In the Advanced Search tool, you can create complex searches based on Node Inventory information. The benefit of the Advanced Search tool is to save the query and create a Group of Nodes based on the search criteria.

  • 1. Select a field

The selection of the field upon which the criteria will apply is a two step process. The list of fields is not displayed unordered and extensively. Fields have been grouped in the same way they are displayed when you look at information about a Node. First you choose among these groups: Node, Network Interface, Filesystem, Machine, RAM, Storage, BIOS, Controller, Port, Processor, Sound Card, Video Card, Software, Environment Variable, Processes, Virtual Machines; then you choose among the list of fields concerning this theme.

  • 2. Select the matching rule

The matching rule can be selected between following possibilities: Is defined, Is not defined, =, ≠ or Regex followed by the term you are searching for presence or absence. Depending on the field, the list of searchable terms is either an free text field, either the list of available terms.

  • a. Regex matching rule

You can use regular expressions to find whatever you want in Node inventories. A search request using a regexp will look for every node that match the pattern you entered.

Those regexps follow Java Pattern rules. See http://docs.oracle.com/javase/6/docs/api/java/util/regex/Pattern.html for more details.

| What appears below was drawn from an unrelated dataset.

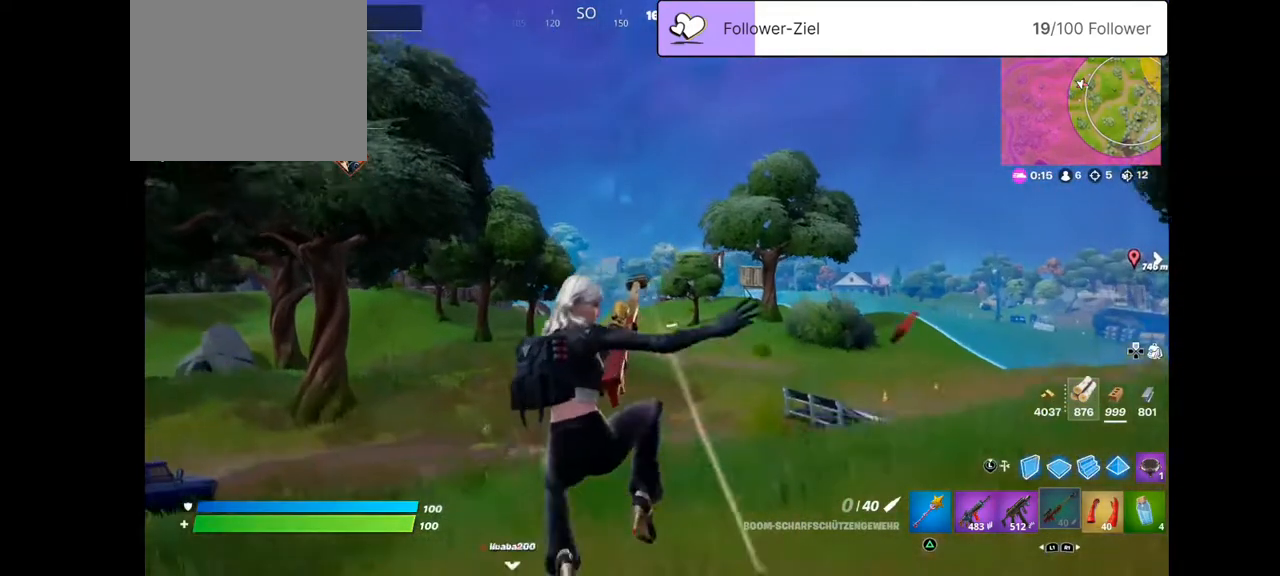
{"buttons": [], "left_stick": "center", "right_stick": "center", "events": [[358, "left_stick", "center"]]}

Example 4. Search node having an ip address matching 192.168.x.y

Assuming you want to search every node using an ip address match 192.168.x.y, where x<10 and y could be everything. You will to add that line to your search request:

  • Node summary, Ip address, Regex, 192\ .168\ .\d\ . .*


  • b. Composite search

Some fields allow you to look for more than one piece of information at a time. That’s the case for environment variable. For those fields you have to enter the first element then the separator then following elements. The name of the fields tells you about what is expected. It would look like firstelement<sep>secondelement assuming that <sep> is the separator.

Example 5. Search Environment Variable LANG=C.

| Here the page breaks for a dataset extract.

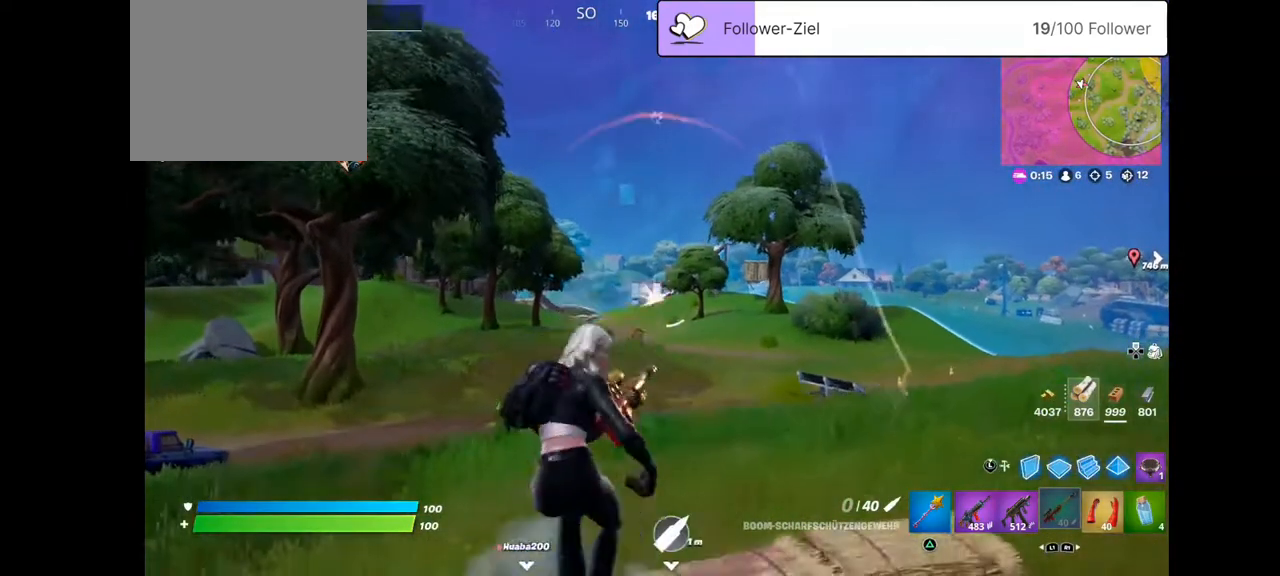
{"buttons": [], "left_stick": "center", "right_stick": "center", "events": [[143, "CROSS", "down"], [179, "CROSS", "up"], [358, "left_stick", "up"], [501, "left_stick", "center"]]}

Assuming you want to search every node having the environment variable LANG set to C. You will have to add that search line to your request:

  • Environment variable, key=value, =, LANG=C.


  • 3. Add another rule

You can select only one term for each matching rule. If you want to create more complex search, then you can add another rule using the + icon. All rules are using the same operand, either AND or OR. More complex searches mixing AND and OR operands are not available at the moment.

Example 6. Advanced search for Linux Nodes with ssh.

Assuming you want to search all Linux Nodes having ssh installed. You will create this 2 lines request:

  1. Operator: AND.
  2. First search line: Node, Operating System, =, Linux.
  3. Second search line: Software, Name, =, ssh.